Once the definition of marriage is cut loose from its moorings in male/female sexual complementarity, there is simply no coherent way to define marriage other than in terms of consent. Without male/female sexual complementarity naturally ordered in its reproductive and unitive aspects, all that is left for a same-sex couple is romantic feelings plus the consent to marry. But the government cannot give out marriage licenses on the basis of romantic feelings. So all that remains is consent. Which means that “marriage” becomes nothing more than contract law. And since any number of parties can enter into a contract for any number of reasons, “marriage” could mean anything. And if it can mean anything, it means nothing.
This is why SSM is an incoherent position. And the challenge for any proponent of SSM is to explain on what principled grounds “marriage” should be reserved for two people. Since “consent” is all that matters, why not three (“throuples” is a new catchword in some communities)? Or why should marriage be exclusive (“monagamish” is another new catchword)? If “marriage” can mean anything, it means nothing.
The current debate over SSM is really a reflection of a much deeper philosophical issue. Does nature have order that we can rationally observe, or is nature simply the random collection of parts? If “parts is parts” (as an old Wendy’s commercial used to say), then there is no natural ordering, and people can be seen to be as interchangeable as the parts of a machine, and “marriage” can be any combination of parts we want it to be.
But this “parts is parts!” outlook doesn’t reflect what I think most of us find to be common sense.
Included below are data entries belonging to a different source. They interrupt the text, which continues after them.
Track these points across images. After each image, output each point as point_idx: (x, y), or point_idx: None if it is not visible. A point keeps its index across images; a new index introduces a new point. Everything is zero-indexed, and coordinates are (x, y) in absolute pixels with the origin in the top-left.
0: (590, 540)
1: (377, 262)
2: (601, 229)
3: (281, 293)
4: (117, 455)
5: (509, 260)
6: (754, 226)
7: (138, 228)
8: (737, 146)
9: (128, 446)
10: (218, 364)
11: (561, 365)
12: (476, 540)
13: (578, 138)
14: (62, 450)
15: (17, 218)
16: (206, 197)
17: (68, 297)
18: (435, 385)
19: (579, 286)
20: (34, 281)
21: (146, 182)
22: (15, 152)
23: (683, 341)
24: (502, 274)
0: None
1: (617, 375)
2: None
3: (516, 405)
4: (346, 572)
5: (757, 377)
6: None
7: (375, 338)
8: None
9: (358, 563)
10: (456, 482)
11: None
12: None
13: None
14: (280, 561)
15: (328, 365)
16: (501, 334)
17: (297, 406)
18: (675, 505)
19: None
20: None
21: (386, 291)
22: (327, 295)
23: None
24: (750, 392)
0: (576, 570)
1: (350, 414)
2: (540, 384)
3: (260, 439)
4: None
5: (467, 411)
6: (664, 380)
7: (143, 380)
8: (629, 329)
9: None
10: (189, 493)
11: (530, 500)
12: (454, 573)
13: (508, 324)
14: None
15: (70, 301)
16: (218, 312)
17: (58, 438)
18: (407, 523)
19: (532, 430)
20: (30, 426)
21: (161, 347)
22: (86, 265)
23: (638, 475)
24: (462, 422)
Consider this statement by an American politician: “We’re going to support efforts to build healthy relationships between parents as well — because we know that children benefit not just from loving mothers and loving fathers, but from strong and loving marriages as well.”
Who do you think said this? Ben Carson? Ted Cruz? The answer is President Obama, on Father’s Day five years ago. Since then the President has made clear his change of heart in support of SSM, but in this Father’s Day address he summarized as ably as anyone the case for traditional marriage, the union of a man and woman ordered toward raising children.
And that brings me to my last point. I have written this article on Father’s Day weekend. By definition, a “father” is a male parent, and a “mother” is the “female” parent. The traditional understanding of marriage places great value on both mothers and fathers. This is especially important in our society when so many social pathologies can be traced to the problem of fatherlessness (and I say this as someone born to an unwed mother). All things being equal, I agree with President Obama that children benefit “from loving mothers and fathers.” But the legal acceptance of SSM means that if there is no “husband and wife” there is also no “mother and father.” There are simply spousal units and parental units. “Parts is parts!” But I strongly disagree with this concept. I believe fathers and mothers are very important as fathers and mothers, that each has unique gifts to bring to children, and that as the President said just five years ago, strong marriages are the best environment in which children should be raised. This was President Obama’s unintended argument against SSM.